» **YOUR TASKS**:
(a) Answer these questions using the Donald Duck excerpt:
(i) What tune does Donald play to disrupt the orchestra in The Band Concert?
(ii) Which animator created the classic Mickey, Donald, and Goofy comedy in 1935?
(iii) Which cartoon began that comedy?
(b) Extract the part of the Donald Duck excerpt that opens with the words containing "Starring Donald Duck" and closes with "befall upon them.", copying it word for word.
(c) Extend the Donald Duck excerpt by writing what comes after its final sentence.

Starring Donald Duck – August 11th, 1934

Donald continued to be a hit with audiences. The character began appearing in most Mickey Mouse cartoons as a regular member of the ensemble with Mickey, Minnie Mouse, Goofy, and Pluto. Cartoons from this period, such as the 1935 cartoon The Band Concert — in which Donald repeatedly disrupts the Mickey Mouse Orchestra’s rendition of The William Tell Overture by playing Turkey in the Straw — are regularly hailed by critics as exemplary films and classics of animation. Animator Ben Sharpsteen also minted the classic Mickey, Donald, and Goofy comedy in 1935, with the cartoon Mickey’s Service Station. After the success of Mickey’s Service Station, Donald would often be grouped with Mickey and Goofy in several shorts, where the trio’s laughable flaws would cause mayhem to befall upon them.

» **EXTRACTED MATERIAL**:
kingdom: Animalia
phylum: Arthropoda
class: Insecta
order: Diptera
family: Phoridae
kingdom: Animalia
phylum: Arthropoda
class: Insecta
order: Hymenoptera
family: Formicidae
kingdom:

---

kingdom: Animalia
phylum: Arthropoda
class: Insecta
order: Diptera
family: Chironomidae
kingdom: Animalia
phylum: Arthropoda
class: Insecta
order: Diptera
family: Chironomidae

» **REPLIES**:
(a)
(i) Turkey in the Straw
(ii) Ben Sharpsteen
(iii) Mickey's Service Station

(b)
Starring Donald Duck – August 11th, 1934

Donald continued to be a hit with audiences. The character began appearing in most Mickey Mouse cartoons as a regular member of the ensemble with Mickey, Minnie Mouse, Goofy, and Pluto. Cartoons from this period, such as the 1935 cartoon The Band Concert — in which Donald repeatedly disrupts the Mickey Mouse Orchestra’s rendition of The William Tell Overture by playing Turkey in the Straw — are regularly hailed by critics as exemplary films and classics of animation. Animator Ben Sharpsteen also minted the classic Mickey, Donald, and Goofy comedy in 1935, with the cartoon Mickey’s Service Station. After the success of Mickey’s Service Station, Donald would often be grouped with Mickey and Goofy in several shorts, where the trio’s laughable flaws would cause mayhem to befall upon them.

(c)
The Band Concert

Starring Donald Duck – 1935

Mickey’s Service Station

Starring Donald Duck – 1935

Donald was redesigned in 1936 to be a bit fuller, rounder, and cuter, starting from Moving Day (1936). He also began starring in solo cartoons, the first of these being Don Donald, released on January 9, 1937. This short also marked the first appearance of Daisy Duck (here called “Donna Duck”), as well as Donald’s car, 313. Daisy went on to become Donald’s longtime love interest and a recurring co-star in his cartoons, mirroring the relationship between Mickey and Minnie.

Moving Day

Starring Donald Duck – 1936

Don Donald

Starring Donald Duck – January 9th, 1937

Donald’s nephews, Huey, Dewey, and Louie, would make their first animated appearance a year later in the 1938 film, Donald’s Nephews, directed by Jack King (they had earlier been introduced in the Donald Duck comic strip). It is around this period that Donald began to surpass Mickey in popularity, both in the favor of audiences and even the animators, who found it increasingly difficult to create new and entertaining shorts for Mickey to star in. According to Jack Hannah, there were several cartoons developed specifically for Mickey, but when the gags became too “rough”, the story was changed to star Donald instead.

Donald’d Nephews

Starring Donald Duck – 1938

Thanks for the laughs, Donald!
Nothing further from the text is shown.